Where Lucia is impulsive and often petty, he is steadfast and quiet. But his rages, oh, they can be immense.
“This place is not what you think it is,” he says. Then he urges me to take a drink of the wine. For some reason, I’m repulsed by it. This is the nectar of the gods, but what I find myself wanting is peasant’s wine, rough and tart.
“I’m not supposed to be here,” I say, and no words have ever felt truer. This is wrong. Being among these flawless, beautiful immortals, I feel like a stranger. I’m longing for something that isn’t here.

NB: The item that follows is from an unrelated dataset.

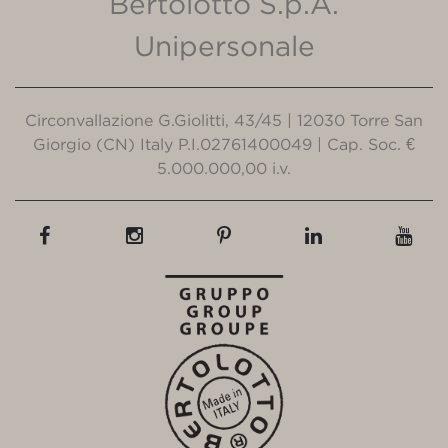
Bertolotto S.p.A.
Unipersonale
Circonvallazione G.Giolitti, 43/45 | 12030 Torre San
Giorgio (CN) Italy P.I.02761400049 | Cap. Soc. €
5.000.000,00 i.v.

Terano places a firm hand on my shoulder. “It’s a difficult thing to accept,” he says. “That they have forgotten you.”
I turn to him. Surely that’s not what’s happened.
“No,” I say firmly. “I know that’s not true. If mortals are anything, it is greedy and incapable, and someone will always need a servant in me.”
My father shakes his head. “This is not the real hall of the gods,” he says, gesturing around us. “But we’re meant to think that it is. Most of us just pretend that’s where we are, because it makes it easier for the mind than knowing we have been sent to oblivion.”
Forgotten. I can’t be. Not when someone is out there, someone just on the edge of my memory who makes my heart race and my cock twitch. I don’t know who it is, but they’re not here—which means I shouldn’t be, either.
“I have to go back.” I toss down the wine and it spills across the shining white floor, the golden goblet bouncing off the floor with a loud clang . A few other gods look up to gawk at my outburst. “I need to get back to wherever I just came from!”
Terano sighs, and it’s ripe with pity.
“That’s not possible, Kireth. You don’t leave this place. None of us do.”
But I have to. He doesn’t understand.
“Of course I can leave,” I say tartly. I kick the cup aside and head for the doors. I pull on the handles... and they don’t open.
A hush has fallen on the room as everyone watches me try the doors again. I yank and pull, harder and harder, until I’m grunting and gasping with effort.
My father’s hand lands on mine.
“It’s impossible,” he says, his voice sad. “This is the end, Kireth. I’m sorry.”